それから二年が経ち、私は十二歳となった。毎日、植物ばかりで一つ重要なことを忘れていた。それはファンタジーならお馴染みの自分のステータスの確認だ。
「ステータスオープン!」
そう唱えると、私の目の前にステータスの画面が現れた。
名前・エルバ(12)
職業・異世界転生者・魔女
レベル・50
体力・1500
魔力・2000
攻撃力・1500
防御力・1000
俊敏性・100
スキル・植物鑑定(MAX)植物図鑑120000/53
麻痺耐性(強) 毒耐性(強) 強化胃袋(鉄壁)
魔法 火、水、氷、風(レベル1)生活魔法(レベル1)調理(レベル1)調合(レベル1)
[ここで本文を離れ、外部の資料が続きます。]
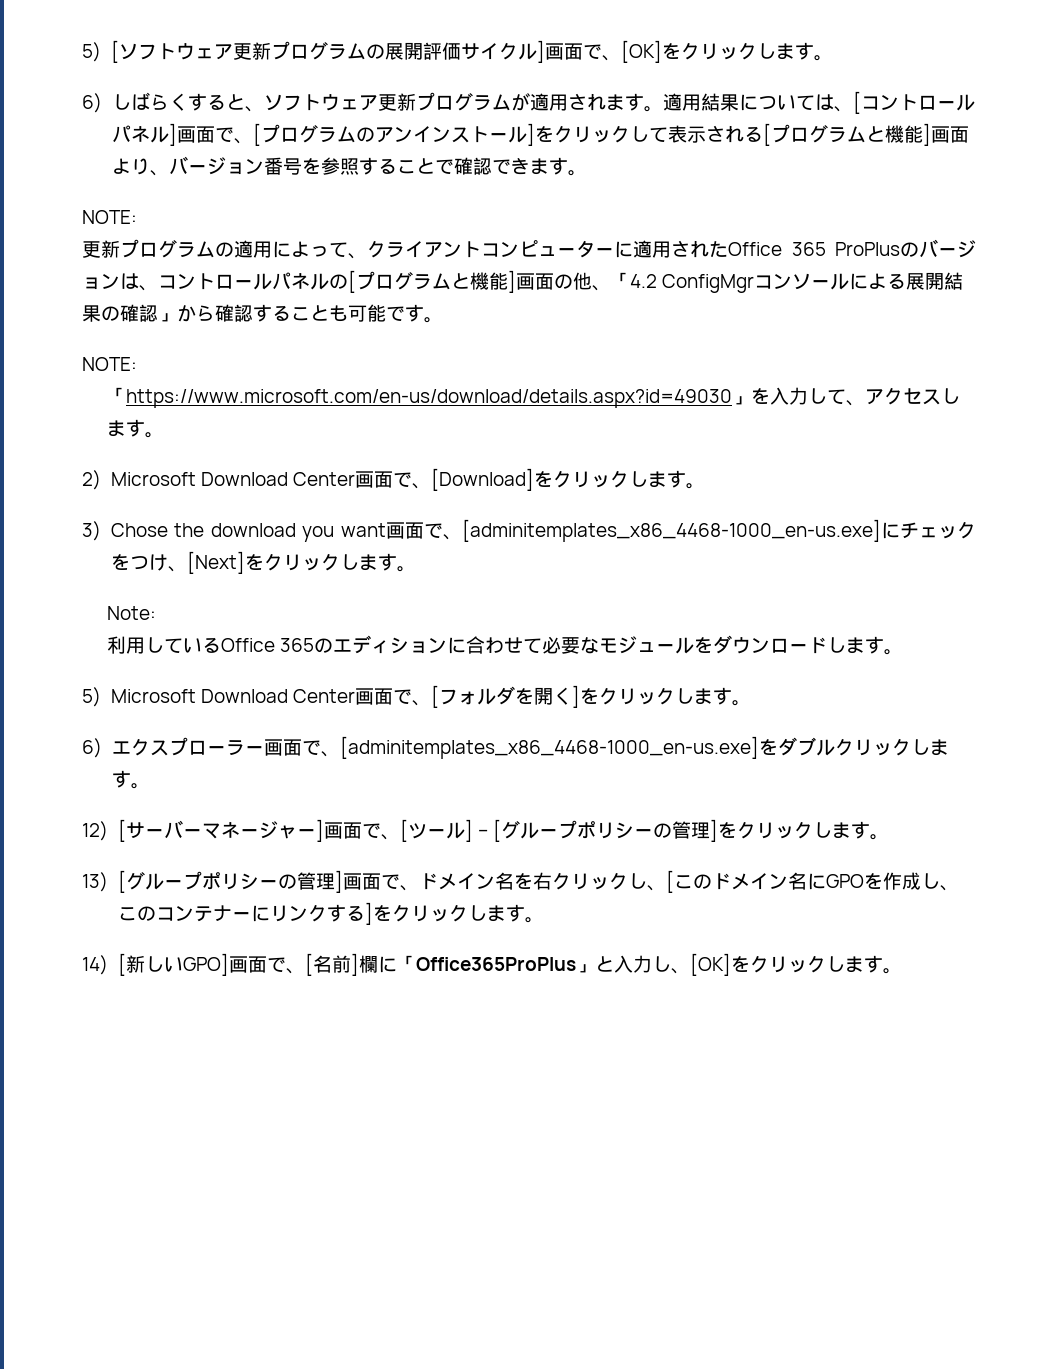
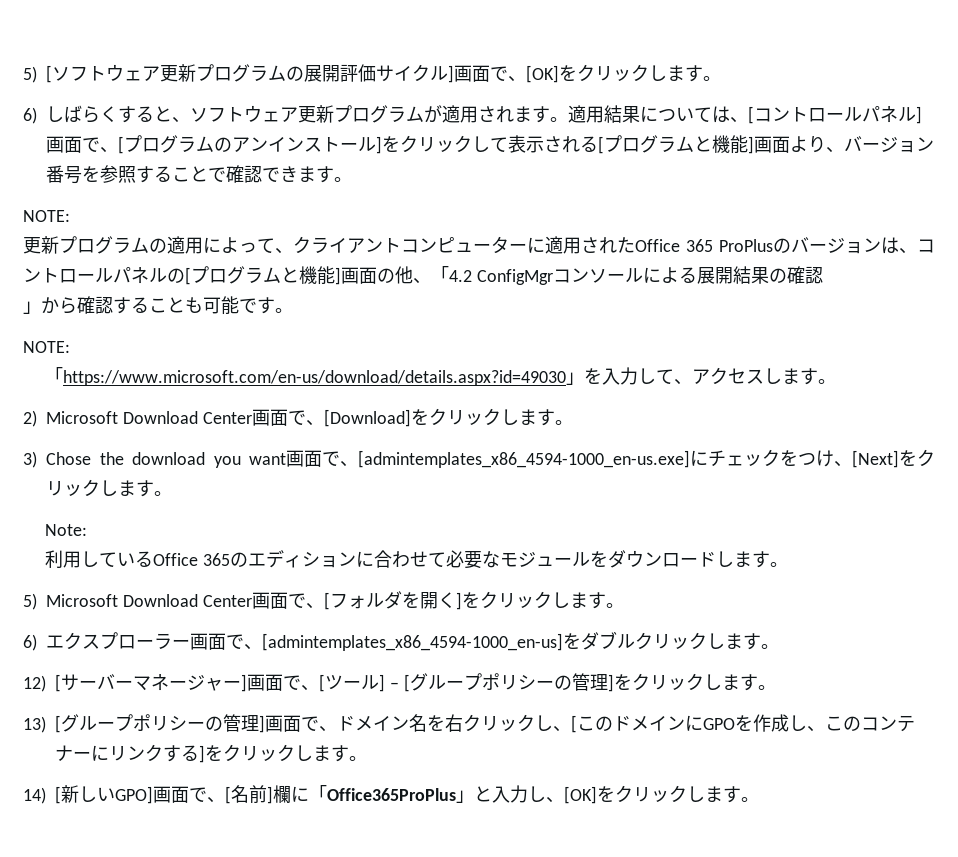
(158, 313) none -> (823, 275) //
[462,519,881,542] [adminitemplates_x86_4468-1000_en-us.exe] -> [357,450,690,468] [admintemplates_x86_4594-1000_en-us.exe]
[339,736,759,759] [adminitemplates_x86_4468-1000_en-us.exe] -> [262,633,563,651] [admintemplates_x86_4594-1000_en-us]
[787,872,807,890] 名 -> (685, 723) none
固有スキル・エルバの畑(レベル3、畑で採れた植物の効能2倍)アイテムボックス
おお、これが私のステータスかぁ!
ふむふむ。植物鑑定がMAX! さすが有能博士。
植物図鑑が12万分の53って、まだまだぁ〜。
麻痺と毒に耐性があって、強化胃袋まで付いてる。
魔法は火、水、氷、風 の4種でレベル1。
あとは生活魔法、調合、料理。
固有スキルがエルバの畑。
博士からもらうタネはエルバの畑にしか植えれない。
今、レベルが三で畑の効能がニ倍? エルバの畑から採れる植物から使った薬、食べ物の効能がニ倍になるということ? ――それって、すごい事じゃない!
あとは、アイテムボックス。
このスキルって、アイテムがしまえたり出せたりするんだよね。
中はどうなってる? とアイテムボックスを開き手を入れて探ってみると、中にリュックが入っていた。……お、このキャンプ用のリュック。私の大切なキャンプ道具を入れているリュックだ。君たちも一緒に異世界へきたんだね。嬉しいと私はそのリュックを抱きしめた。
「お? あれは……」
ステータスを確認した二日後。お水を飲もうとやってきた食卓のテーブルの上に、稲穂に似た植物が束になって置かれていた。私はすかさず、この植物について博士に聞いてみる。
《エルバ様、これはコメ草といいます》
コメ草……コメ、米? この世界の野菜、ジャロ芋とかダイダイコンなど名前は違うけど、見た目が前世と同じな野菜は数あったけど……お米はまだなかった。
博士、これ食べられる。
《食用です》
おお、食べられる!
コメ草の効能は?
《食べ応えがあり、空腹になりにくい。腹持ちがいいです》
食べ応えがあって腹持ちがいい!
多分、コメ草はお米だよね。
「博士、タネを頂戴」
この日、エルバの畑にコメ草が生えた。
畑にニョキッと生えるコメ草、さすがファンタジーの世界だ。
――やったお米だ、お米!
パンも美味しいけど。
私は米が好き!
この世界でお米を見つけたあまりの嬉しさに、稲を持ってキッチンで舞っていた。そこに夕飯の支度に調合室から出てきたママと鉢合わせ。
「「えっ!」」
コメ草を手に舞う私と。
そんな私を見て驚くママがいた。